Now that we have located sensors that are near each other, we are ready to wrangle and clean the files that contain the measurement data for these sites. We demonstrate the tasks involved with one AQS instrument and its matching PurpleAir sensor. We picked a pair located in Sacramento, California. The AQS sensor ID is 06-067-0010, and the PurpleAir sensor name is AMTS_TESTINGA.

The AQS provides a website and API to download sensor data. We downloaded the daily measurements from May 20, 2018, to December 29, 2019, into the data/aqs_06-067-0010.csv file. Let’s begin by loading this file into a dataframe:

aqs_full = pd.read_csv('data/aqs_06-067-0010.csv')
aqs_full.shape
(2268, 31)

From the data dictionary, we find out that the column called arithmetic_mean corresponds to the actual PM2.5 measurements. Some AQS sensors take a measurement every hour. For our analysis, we downloaded the 24-hour averages (the arithmetic mean) of the hourly sensor measurements.

Let’s carry out some quality checks and clean the data where necessary. We focus on checks related to scope and quality of values:

  1. Check and correct the granularity of the data.

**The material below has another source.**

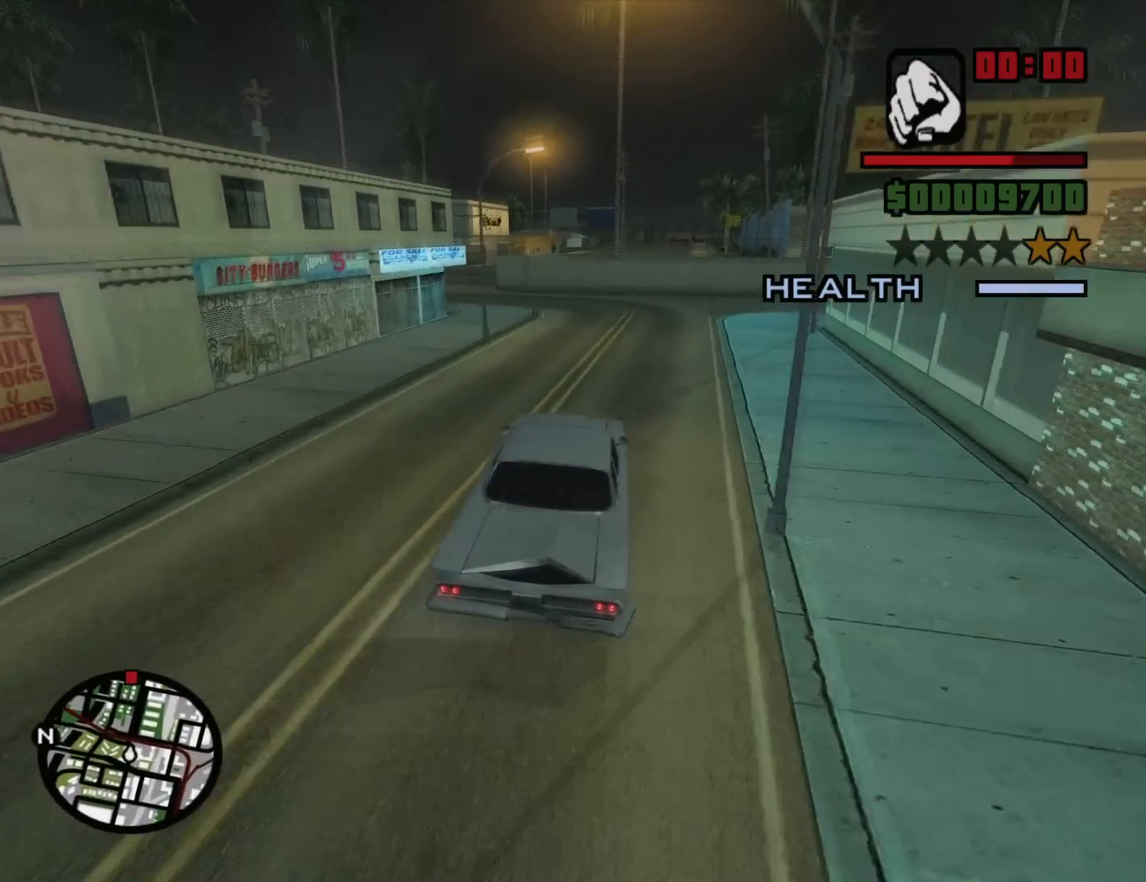
{"keys": ["a", "d", "w"], "mouse": [], "events": [[67, "space", "up"], [250, "w", "down"], [300, "a", "up"], [383, "d", "down"], [483, "a", "down"]]}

  2. Remove unneeded columns.

  3. Check values in the date_local column.

  4. Check values in the arithmetic_mean column.

For the sake of brevity, we’ve chosen a few important quality checks that specifically reinforce ideas we’ve covered in data wrangling, EDA, and visualization.

12.3.1. Checking Granularity#

We would like each row of our data to correspond to a single date with an average PM2.5 reading for that date. As we saw earlier, a simple way to check is to see whether there are repeat values in the date_local column:

aqs_full['date_local'].value_counts()
date_local
2019-01-03    12
2018-12-31    12
2018-12-28    12
              ..
2018-11-28    12
2018-11-25    12
2018-11-22    12
Name: count, Length: 189, dtype: int64

Indeed, there are 12 rows for each date, so the granularity is not at the individual date level.

From the data dictionary, we learn that there are multiple standards for computing the final measurements from the raw sensor data. The pollutant_standard column contains the name of each standard. The event_type column marks whether data measured during “exceptional events” are included in the measurement. Let’s check how different these average values are by calculating the range of 12 measurements:

(aqs_full
 .groupby('date_local')
 ['arithmetic_mean']
 .agg(np.ptp) # np.ptp computes max() - min()
 .value_counts()
)
arithmetic_mean
0.0    189
Name: count, dtype: int64

For all 189 dates, the max PM2.5 - min PM2.5 is 0. This means that we can simply take the first PM2.5 measurement for each date:

def rollup_dates(df):
    return (
        df.groupby('date_local')
        .first()
        .reset_index()
    )
aqs = (aqs_full
       .pipe(rollup_dates))
aqs.shape
(189, 31)

This data-cleaning step gives us the desired granularity: each row represents a single date, with an average PM2.5 measurement for that date. Next, we further modify the structure of the dataframe and drop unneeded columns.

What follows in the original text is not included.